Geometry Image Diffusion: Fast and Data-Efficient Text-to-3D with Image-Based Surface Representation
This addresses the challenge of computational cost and data scarcity in text-to-3D generation for applications requiring efficient 3D asset creation.
The paper tackles the problem of generating high-quality 3D objects from text by introducing Geometry Image Diffusion (GIMDiffusion), which uses geometry images to represent 3D shapes as 2D images, enabling fast generation speeds comparable to text-to-image models and strong generalization with limited 3D data.

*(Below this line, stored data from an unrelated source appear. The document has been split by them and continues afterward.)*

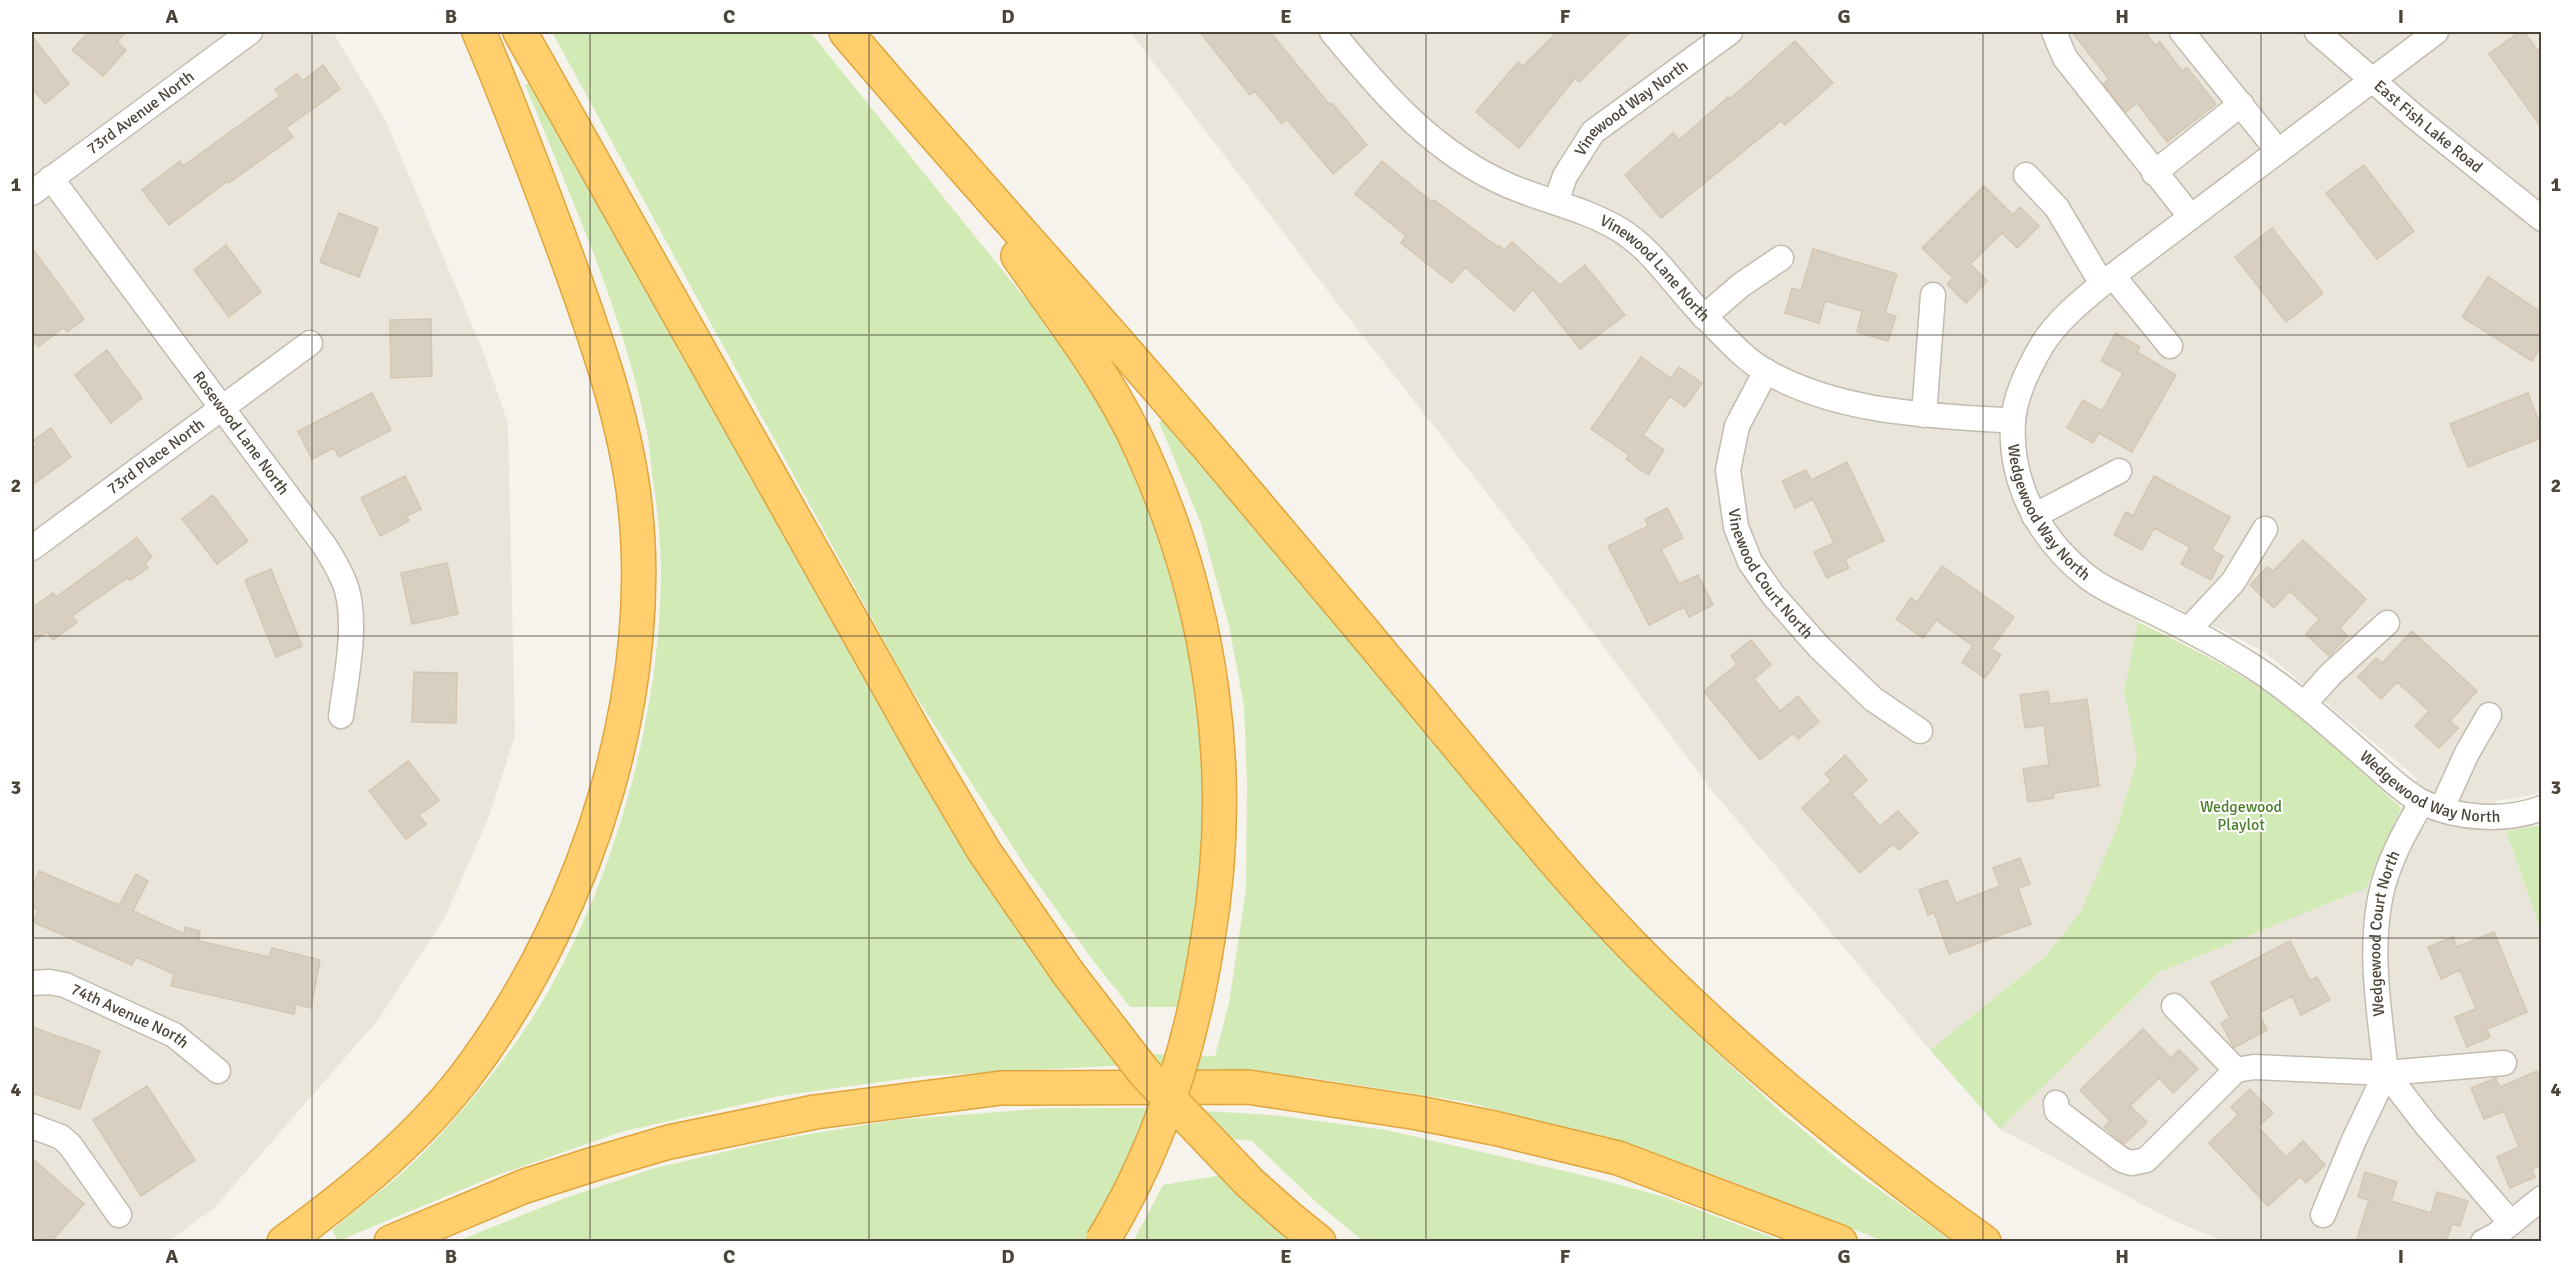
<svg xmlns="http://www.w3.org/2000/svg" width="2573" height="1273" font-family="Signika,sans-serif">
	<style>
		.residential { fill: #eae5da }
		.green { fill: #d2eab5 }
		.building { fill: #d8cfc1; stroke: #d3c7b4; stroke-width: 1.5 }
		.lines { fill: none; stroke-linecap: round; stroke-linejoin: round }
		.minor-casing { stroke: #c2bbae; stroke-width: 27 }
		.highway-casing { stroke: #e0a43c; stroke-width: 36 }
		.minor { stroke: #fff; stroke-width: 24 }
		.highway { stroke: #ffcf6e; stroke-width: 33 }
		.highway-bridge-casing { stroke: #e0a43c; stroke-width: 36; stroke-linecap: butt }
		.highway-bridge { stroke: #ffcf6e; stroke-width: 33 }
		.grid { fill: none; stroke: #4b4439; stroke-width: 1.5; stroke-opacity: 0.55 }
		.labels { text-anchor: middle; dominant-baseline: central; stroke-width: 4.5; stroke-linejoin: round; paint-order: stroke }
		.street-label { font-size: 16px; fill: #4b4439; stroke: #fff }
		.park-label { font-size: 16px; fill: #4a7f2a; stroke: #fff }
		.neatline { fill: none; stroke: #4b4439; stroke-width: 2 }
		.grid-label { font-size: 20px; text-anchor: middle; font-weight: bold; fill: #4b4439 }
	</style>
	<rect width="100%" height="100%" fill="#f6f3ec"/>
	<path class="residential" d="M32,32h301l52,87 98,232 25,72 7,313 -27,83 -43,98 -67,103 -163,187 -46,34h-137z
		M1130,32h1411v759l-7,4 -39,6 46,131v309h-318l-51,-21 -172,-91 160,-157 206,-84 22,-55 29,-55 -154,-127 -118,-59 -21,99 13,68 -20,69 -36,83 -36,46 -115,93 -220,-262 -202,-268 -164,-208z"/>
	<path class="green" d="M552,32h258l214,265 6,-4 73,106 45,97 35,99 21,128 2,161 -22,123h-54l-35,-44 -68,-94 -121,-188z
		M532,82l586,971 97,3 14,-53 17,-113 1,-107 -3,-77 -15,-80 -28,-102 -42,-102 9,-6 438,520 97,104 77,71 70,58 102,72h-69l-157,-62 -87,-31 -172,-46 -161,-25 -178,-12 -204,11 -145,20 -158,36 -126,44 -157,65 -6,-11c31,-26 70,-54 97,-83 44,-47 89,-101 120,-157 68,-120 111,-277 112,-416 0,-33 -4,-68 -9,-101 -2,-17 -3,-35 -7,-51 -25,-117 -75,-227 -120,-337z
		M2138,622c42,21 84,40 122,66 51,35 96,79 141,120l-35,80 -206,84 -160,157 -70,-79 115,-93 36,-46 36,-83 20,-69 -13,-68z
		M2541,825v107l-35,-101z
		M1049,1108h106l118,7 113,15 204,47 72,19 119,45h-418l-45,-37 -66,-63 -107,-11 -57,111 -633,1 110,-44 90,-30 125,-29 114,-19z
		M1228,1174l78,68h-173l30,-57z"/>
	<path class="building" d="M88,32h38l-9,10 9,8 -23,26 -31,-26z
		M1200,32h70l60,73 2,-2 35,42 -34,29 -46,-55 -5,5 -27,-33 -5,4z
		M1557,32h73l-51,50 -4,-4 -56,70 -43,-36 42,-50 5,4z
		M2072,32h73l10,13 5,-3 22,29 5,-4 29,37 -49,38 -30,-39 -11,9 -23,-28 6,-5z
		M2519,32h5l17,23v72l-52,-73z
		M32,36l37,48 -24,20 -13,-16z
		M1795,41l38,42 -48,42 -4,-4 -120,97 -36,-43 48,-42 6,7 49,-43 2,2z
		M323,65l17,24 -54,39 7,9 -64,46 -1,-2 -59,44 -27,-35 38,-29 3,5 97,-70 -5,-6 22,-16 5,7z
		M1382,161l50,41 2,-2 64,47 1,-1 6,4 7,-8 48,43 25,-20 40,50 -45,34 -47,-60 -19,22 -49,-44 -13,16 -51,-40 5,-7 -51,-42z
		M2364,165l50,66 -37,28 -51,-66z
		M1984,186l29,29 7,-8 19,19 -22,22 -15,-15 -32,31 17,17 -21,22 -19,-19 6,-6 -31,-30z
		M339,213l39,15 -19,49 -39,-15z
		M2272,228l51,65 -37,29 -51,-65z
		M226,245l35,47 -32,25 -35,-47z
		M32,248l52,71 -17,13 -3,-5 -26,20 -6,-9z
		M1813,249l84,25 -12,39 11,3 -8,25 -31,-9 5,-21 -37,-10 -6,22 -34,-10 7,-25 9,3z
		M2488,277l53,35v34l-9,15 -70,-44z
		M431,319l1,57 -41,2 -1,-58z
		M2116,333l24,14 -3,5 39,23 -44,77 -33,-19 -6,10 -26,-15 16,-28 19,11 21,-38 -22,-12z
		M107,350l35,48 -31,25 -36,-48z
		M1641,357l30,21 8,-11 23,16 -17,24 -15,-11 -27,39 21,15 -16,25 -22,-16 3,-4 -38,-26z
		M372,393l19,37 -52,27 -5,-9 -22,11 -14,-28z
		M2528,393l13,35v10l-73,29 -18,-43z
		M51,428l20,29 -39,28v-36l5,-4 -3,-5z
		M1847,462l37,79 -39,18 4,9 -22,10 -13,-26 20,-9 -21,-44 -18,9 -13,-27 24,-11 5,10z
		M405,476l16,33 -14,7 2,5 -29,15 -19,-38z
		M2154,476l76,41 -18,33 11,6 -12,24 -30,-16 9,-17 -36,-19 -12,22 -28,-15 12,-23 7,4z
		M213,495l35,46 -31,23 -35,-45z
		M1667,508l16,30 -22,11 18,35 19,-9 15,30 -24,12 -5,-10 -35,18 -41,-79 40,-20 -3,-7z
		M137,538l15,19 -7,6 3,5 -18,12 -3,-2 -55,38 5,6 -24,18 -6,-8 -15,11v-35l21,-15 3,4z
		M2303,540l63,59 -26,29 8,8 -19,20 -23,-22 13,-15 -29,-28 -16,17 -24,-23 17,-18 6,4z
		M447,563l11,51 -46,10 -11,-51z
		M1942,566l72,51 -23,32 10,6 -16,23 -23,-16 11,-16 -37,-26 -13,18 -27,-19 15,-21 6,4z
		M271,569l31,77 -26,11 -31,-77z
		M2412,631l65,60 -27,30 8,7 -19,20 -24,-22 14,-15 -32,-29 -16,17 -23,-22 18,-19 6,5z
		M1751,640l20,25 -17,14 26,32 18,-15 21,26 -21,17 -5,-6 -33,27 -56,-69 33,-27 -6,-8z
		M414,672l43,1 -1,50 -44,-1z
		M2048,691l2,13 37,-5 12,87 -45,7v5l-26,4 -5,-33 26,-4 -5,-40 -19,3 -5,-33z
		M1845,755l22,25 -15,14 28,32 18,-15 20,22 -19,17 -6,-6 -33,29 -58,-65 29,-27 -6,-7z
		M408,761l31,39 -20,15 7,9 -20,15 -37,-48z
		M2020,858l10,26 -12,4 13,36 -82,30 -15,-42 -6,3 -9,-25 28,-10 9,23 44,-17 -7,-18z
		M39,871l80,34 17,-31 12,7 -15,30 51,23 1,-7 15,4 -1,10 70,16 3,-9 48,12 -9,48 -15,-4 -2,10 -123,-28 3,-12 -38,-17 -4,8 -99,-43 5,-12 -6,-2v-21z
		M2494,932l33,80 -40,17 3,8 -23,10 -12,-30 21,-8 -16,-39 -19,9 -13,-32 25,-10 4,10z
		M2290,941l20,39 7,-3 13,23 -29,15 -9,-19 -33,17 8,17 -33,18 -13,-25 9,-5 -19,-36z
		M32,1027l68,24 -20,58 -48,-16z
		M2143,1029l28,29 8,-8 19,19 -25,24 -14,-15 -29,28 17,16 -23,22 -20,-17 6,-6 -30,-31z
		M2537,1071l4,10v84l-9,4 3,8 -25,11 -13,-31 22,-10 -15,-36 -20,8 -13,-31 25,-10 4,9z
		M147,1086l48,74 -54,36 -48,-76z
		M2250,1089l23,24 -15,14 28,30 17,-16 22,24 -19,18 -6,-6 -32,29 -59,-63 29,-28 -7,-8z
		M32,1158l52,46 -33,38h-19z
		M2365,1172l32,10 -6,19 40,12 6,-21 31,9 -8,25 -8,-2 -6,18h-90l13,-42 -11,-3z"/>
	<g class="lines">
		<g class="minor-casing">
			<g id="minor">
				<path id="s1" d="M1332,32c51,62 103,123 180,155 34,14 72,22 105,41 39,23 60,63 92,93 17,17 36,39 58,51 75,42 163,43 246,49"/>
				<path d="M2054,32l11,26 126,159"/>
				<path d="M2182,32l96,119"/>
				<path id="s2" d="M2317,32l98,85 127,102"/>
				<path id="s3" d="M2436,32l-334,252c-22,18 -45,37 -60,61 -13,22 -27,50 -29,76 -4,63 27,119 76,157 17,13 40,22 60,32 35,17 70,35 103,56 42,27 79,61 117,94 16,14 34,32 53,42 35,17 84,20 120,6"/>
				<path d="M2154,173l87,-69"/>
				<path d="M2026,175l31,33 45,76"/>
				<path id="s4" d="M51,178l273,367c9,14 18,29 23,45 10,38 -1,88 -6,126"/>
				<path id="s5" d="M32,193l218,-161"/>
				<path id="s6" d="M1556,202l9,-26 28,-44 137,-100"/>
				<path d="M2113,276l57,70"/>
				<path d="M1704,317l37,-32 40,-27"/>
				<path id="s7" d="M1766,371l-29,55 -9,44 8,57 14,35 23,33 46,52 54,52 47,32"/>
				<path d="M1924,415l9,-120"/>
				<path d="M2034,516l85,-45"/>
				<path id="s8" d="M32,548l278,-205"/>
				<path d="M2189,629l44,-47 32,-53"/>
				<path d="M2304,704l27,-30 56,-51"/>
				<path d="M2442,808l25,-55 22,-38"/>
				<path id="s9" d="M32,983l18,-1 15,3 109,50 44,36"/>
				<path d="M2174,1006l62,64"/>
				<path id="s10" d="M2386,1073c-6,-57 -17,-117 -6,-174 6,-34 25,-68 42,-97"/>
				<path d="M2386,1073l41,53 84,97"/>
				<path d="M2056,1103l1,8 65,49 10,3 14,-3 90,-90 18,-3 132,6 118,-10"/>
				<path d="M32,1126l29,11 9,8 49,70"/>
				<path d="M2323,1215l31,-75 32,-67"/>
				<path d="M2483,1242l13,-7 46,-37"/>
			</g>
		</g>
		<g class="highway-casing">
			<path id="highway" d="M520,32l406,721 58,98 84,122
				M846,32c128,151 263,296 390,448 72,85 144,171 215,257 50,60 99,121 152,178 114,123 245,229 381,327
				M1018,256c44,63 93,125 124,195 70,152 94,323 66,487
				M1287,1216l32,26
				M284,1242c70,-51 138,-106 189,-176 116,-158 187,-381 160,-577 -11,-77 -37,-150 -63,-223 -29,-79 -58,-157 -91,-234
				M391,1242l134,-56 69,-22 75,-22 146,-30 186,-24 247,-1 170,26 76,15 124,30 222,84"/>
		</g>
		<use href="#minor" class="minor"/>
		<use href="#highway" class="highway"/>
		<g class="highway-bridge-casing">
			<path id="highway-bridge" d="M1068,973l76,99 106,111 37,33
				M1102,1242c57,-93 90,-197 106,-304"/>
		</g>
		<use href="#highway-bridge" class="highway-bridge"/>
	</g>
	<path class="grid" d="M312,32v1210M590,32v1210M869,32v1210M1147,32v1210M1426,32v1210M1704,32v1210M1983,32v1210M2261,32v1210M32,335h2510M32,636h2510M32,938h2510"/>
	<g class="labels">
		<g class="street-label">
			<text stroke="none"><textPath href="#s6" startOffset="124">Vinewood Way North</textPath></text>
			<text stroke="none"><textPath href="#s5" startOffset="135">73rd Avenue North</textPath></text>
			<text stroke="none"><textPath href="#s2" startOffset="146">East Fish Lake Road</textPath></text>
			<text stroke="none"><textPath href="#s1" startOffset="408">Vinewood Lane North</textPath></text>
			<text stroke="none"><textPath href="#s4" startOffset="318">Rosewood Lane North</textPath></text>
			<text stroke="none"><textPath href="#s8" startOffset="154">73rd Place North</textPath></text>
			<text stroke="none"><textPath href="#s3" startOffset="688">Wedgewood Way North</textPath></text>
			<text stroke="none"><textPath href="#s7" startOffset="222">Vinewood Court North</textPath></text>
			<text stroke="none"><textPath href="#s3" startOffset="1173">Wedgewood Way North</textPath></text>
			<text stroke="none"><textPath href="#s10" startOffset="141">Wedgewood Court North</textPath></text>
			<text stroke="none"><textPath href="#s9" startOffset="105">74th Avenue North</textPath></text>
		</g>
		<g class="park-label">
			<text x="2241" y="807">Wedgewood<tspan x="2241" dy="18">Playlot</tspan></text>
		</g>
	</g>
	<rect width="2573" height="1273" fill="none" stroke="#ffffff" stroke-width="66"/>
	<rect x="33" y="33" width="2507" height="1207" class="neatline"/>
	<g class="grid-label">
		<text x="172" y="23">A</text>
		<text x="451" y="23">B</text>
		<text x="729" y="23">C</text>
		<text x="1008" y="23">D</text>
		<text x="1286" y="23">E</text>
		<text x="1565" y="23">F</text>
		<text x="1844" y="23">G</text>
		<text x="2122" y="23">H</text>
		<text x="2401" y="23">I</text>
		<text x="16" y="191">1</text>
		<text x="2556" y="191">1</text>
		<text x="16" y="492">2</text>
		<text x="2556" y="492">2</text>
		<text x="16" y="794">3</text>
		<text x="2556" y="794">3</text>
		<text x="16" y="1096">4</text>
		<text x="2556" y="1096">4</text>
		<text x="172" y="1263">A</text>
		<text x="451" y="1263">B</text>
		<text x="729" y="1263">C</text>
		<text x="1008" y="1263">D</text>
		<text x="1286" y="1263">E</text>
		<text x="1565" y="1263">F</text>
		<text x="1844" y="1263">G</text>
		<text x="2122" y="1263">H</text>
		<text x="2401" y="1263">I</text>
	</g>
</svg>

Generating high-quality 3D objects from textual descriptions remains a challenging problem due to computational cost, the scarcity of 3D data, and complex 3D representations. We introduce Geometry Image Diffusion (GIMDiffusion), a novel Text-to-3D model that utilizes geometry images to efficiently represent 3D shapes using 2D images, thereby avoiding the need for complex 3D-aware architectures. By integrating a Collaborative Control mechanism, we exploit the rich 2D priors of existing Text-to-Image models such as Stable Diffusion. This enables strong generalization even with limited 3D training data (allowing us to use only high-quality training data) as well as retaining compatibility with guidance techniques such as IPAdapter. In short, GIMDiffusion enables the generation of 3D assets at speeds comparable to current Text-to-Image models. The generated objects consist of semantically meaningful, separate parts and include internal structures, enhancing both usability and versatility.